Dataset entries
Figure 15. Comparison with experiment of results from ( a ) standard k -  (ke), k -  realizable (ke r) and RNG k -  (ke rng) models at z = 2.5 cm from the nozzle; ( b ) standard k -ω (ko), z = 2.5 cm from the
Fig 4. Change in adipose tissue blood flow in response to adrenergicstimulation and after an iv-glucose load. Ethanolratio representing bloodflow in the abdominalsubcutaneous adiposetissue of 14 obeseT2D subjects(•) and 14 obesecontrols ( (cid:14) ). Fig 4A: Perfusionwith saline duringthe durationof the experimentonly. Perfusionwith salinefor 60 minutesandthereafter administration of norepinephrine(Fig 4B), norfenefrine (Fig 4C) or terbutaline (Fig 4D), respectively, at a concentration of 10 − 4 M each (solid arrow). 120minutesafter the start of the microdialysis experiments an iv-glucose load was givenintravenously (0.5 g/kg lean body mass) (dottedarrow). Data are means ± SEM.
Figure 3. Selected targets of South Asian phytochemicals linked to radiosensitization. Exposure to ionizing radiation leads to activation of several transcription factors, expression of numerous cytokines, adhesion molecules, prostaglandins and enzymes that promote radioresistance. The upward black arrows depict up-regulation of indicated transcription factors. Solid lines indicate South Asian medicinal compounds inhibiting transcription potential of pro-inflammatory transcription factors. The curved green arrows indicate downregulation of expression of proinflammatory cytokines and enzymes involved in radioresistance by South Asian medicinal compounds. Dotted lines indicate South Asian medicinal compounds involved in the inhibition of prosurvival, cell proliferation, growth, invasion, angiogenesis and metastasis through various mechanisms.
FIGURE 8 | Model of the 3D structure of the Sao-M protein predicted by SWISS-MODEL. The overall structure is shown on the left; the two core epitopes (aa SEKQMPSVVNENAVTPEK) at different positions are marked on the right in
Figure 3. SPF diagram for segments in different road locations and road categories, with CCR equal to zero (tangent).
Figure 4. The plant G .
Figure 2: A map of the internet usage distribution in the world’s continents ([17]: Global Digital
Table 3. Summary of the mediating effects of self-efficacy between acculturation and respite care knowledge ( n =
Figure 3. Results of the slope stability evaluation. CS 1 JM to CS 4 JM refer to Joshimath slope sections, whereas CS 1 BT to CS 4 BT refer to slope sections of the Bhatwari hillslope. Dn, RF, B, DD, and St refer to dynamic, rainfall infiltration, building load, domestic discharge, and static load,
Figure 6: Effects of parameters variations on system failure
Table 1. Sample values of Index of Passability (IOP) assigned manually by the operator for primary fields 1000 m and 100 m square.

What the task requires: Retype the records above in full, matching each line exactly.

Answer box:
Figure 15. Comparison with experiment of results from ( a ) standard k -  (ke), k -  realizable (ke r) and RNG k -  (ke rng) models at z = 2.5 cm from the nozzle; ( b ) standard k -ω (ko), z = 2.5 cm from the
Fig 4. Change in adipose tissue blood flow in response to adrenergicstimulation and after an iv-glucose load. Ethanolratio representing bloodflow in the abdominalsubcutaneous adiposetissue of 14 obeseT2D subjects(•) and 14 obesecontrols ( (cid:14) ). Fig 4A: Perfusionwith saline duringthe durationof the experimentonly. Perfusionwith salinefor 60 minutesandthereafter administration of norepinephrine(Fig 4B), norfenefrine (Fig 4C) or terbutaline (Fig 4D), respectively, at a concentration of 10 − 4 M each (solid arrow). 120minutesafter the start of the microdialysis experiments an iv-glucose load was givenintravenously (0.5 g/kg lean body mass) (dottedarrow). Data are means ± SEM.
Figure 3. Selected targets of South Asian phytochemicals linked to radiosensitization. Exposure to ionizing radiation leads to activation of several transcription factors, expression of numerous cytokines, adhesion molecules, prostaglandins and enzymes that promote radioresistance. The upward black arrows depict up-regulation of indicated transcription factors. Solid lines indicate South Asian medicinal compounds inhibiting transcription potential of pro-inflammatory transcription factors. The curved green arrows indicate downregulation of expression of proinflammatory cytokines and enzymes involved in radioresistance by South Asian medicinal compounds. Dotted lines indicate South Asian medicinal compounds involved in the inhibition of prosurvival, cell proliferation, growth, invasion, angiogenesis and metastasis through various mechanisms.
FIGURE 8 | Model of the 3D structure of the Sao-M protein predicted by SWISS-MODEL. The overall structure is shown on the left; the two core epitopes (aa SEKQMPSVVNENAVTPEK) at different positions are marked on the right in
Figure 3. SPF diagram for segments in different road locations and road categories, with CCR equal to zero (tangent).
Figure 4. The plant G .
Figure 2: A map of the internet usage distribution in the world’s continents ([17]: Global Digital
Table 3. Summary of the mediating effects of self-efficacy between acculturation and respite care knowledge ( n =
Figure 3. Results of the slope stability evaluation. CS 1 JM to CS 4 JM refer to Joshimath slope sections, whereas CS 1 BT to CS 4 BT refer to slope sections of the Bhatwari hillslope. Dn, RF, B, DD, and St refer to dynamic, rainfall infiltration, building load, domestic discharge, and static load,
Figure 6: Effects of parameters variations on system failure
Table 1. Sample values of Index of Passability (IOP) assigned manually by the operator for primary fields 1000 m and 100 m square.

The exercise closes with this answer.